Floral Brick Wall Cot Quilt Tutorial
It’s a bit bleak today, in that cold quiet time between Christmas and New Year, and sometimes all you need to cheer you up are some bright and cheefully sunny florals. Just before Christmas I made a quick beginner’s cot quilt – perfect for scraps, or your first quilt for your new baby. Or size up, and make a lap or bed quilt. 2-3 times as much fabric should make a good lap quilt to snuggle under the sofa with. Here’s a quick tutorial!
You will need: 4.5″ x width of fabric of 10 different fabrics – we’ve put together a kit, here.
Wadding – 1m x 1.1m
Backing – 1m x 1.1m
Cut each strip of your fabric into 8.5″ ‘bricks’. You should get 4 or 5 bricks out of each strip.
Cut this from all your fabrics, and then make piles, in the same order, of one of each of your different fabrics.

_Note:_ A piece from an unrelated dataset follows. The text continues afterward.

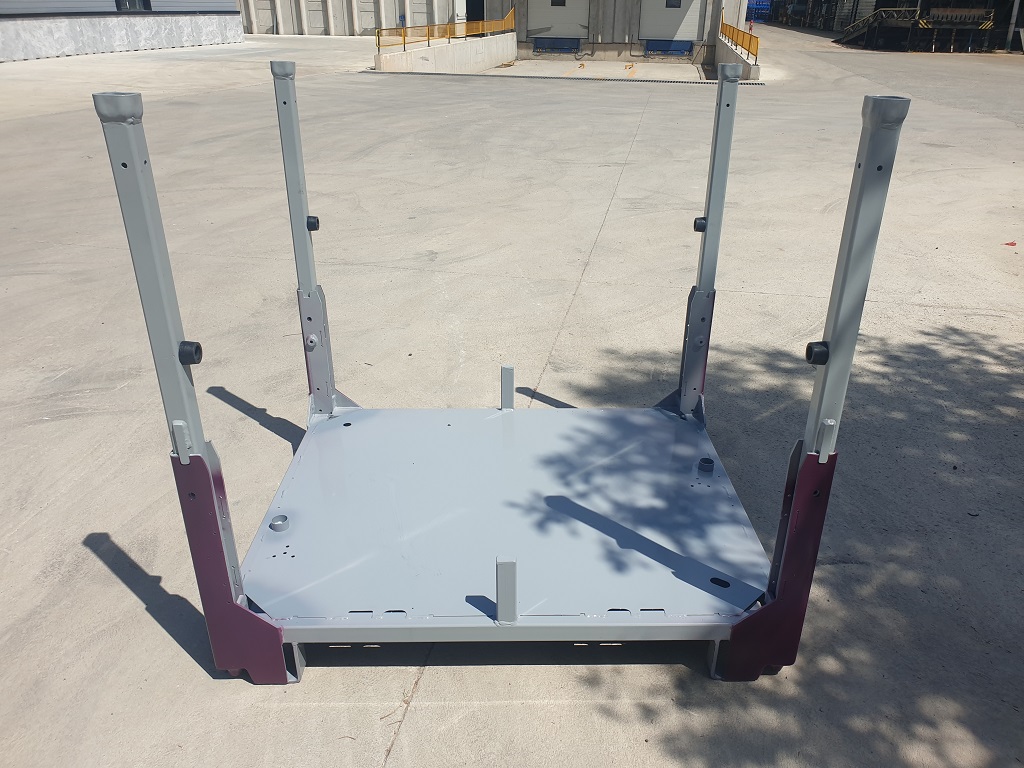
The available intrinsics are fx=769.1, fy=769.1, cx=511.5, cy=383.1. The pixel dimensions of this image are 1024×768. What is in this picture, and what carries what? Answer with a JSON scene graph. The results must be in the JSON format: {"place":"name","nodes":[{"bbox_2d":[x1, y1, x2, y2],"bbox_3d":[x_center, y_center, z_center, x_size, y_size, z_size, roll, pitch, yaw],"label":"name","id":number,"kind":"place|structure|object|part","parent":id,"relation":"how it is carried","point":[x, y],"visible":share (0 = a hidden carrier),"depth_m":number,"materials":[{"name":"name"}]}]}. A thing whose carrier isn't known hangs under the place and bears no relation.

Then take each pile, and sew them into big long strips. You can even sew each long strip together at this point, so that all your fabric is in one huge mile long (almost) strip. Your seam allowance for the whole project should be 1/4″.
Once you’ve done this, you need to take the first section of the strip, and count 4 1/2 bricks in, and cut at this point (so brick 5 is cut in half).
Then sew this cut off piece to your long strip – with the other half of brick 5 forming the first part of the next row (sewn to brick 1).
Carry on in this format – the end of row 2 will be a full brick, row 3 will be a half brick, and so on.
Carry on until you have no more rows to sew – this should be 10 rows!
Lay your finished quilt top on top of your wadding. For this quilt I have used the backing and binding in one, which is a really nice neat finish. I’ll show you how next.
Quilt the top onto the wadding. I just quilted along every other line. Then trim your wadding to the same size as your quilt top. Lay this finished piece on top of your backing, centering it so there should be around 2″ excess fabric on either side. For our backing in our sample, we used a gorgeous peppered cotton
Fold and press this 2″ in half, and then towards the quilt, pinning it to the quilt top as you go. When you get to each corner, fold at a diagonal to create a mitred point. Once done, sew around the edge of the quilt, increasing your stitch length slightly. Now, snuggle.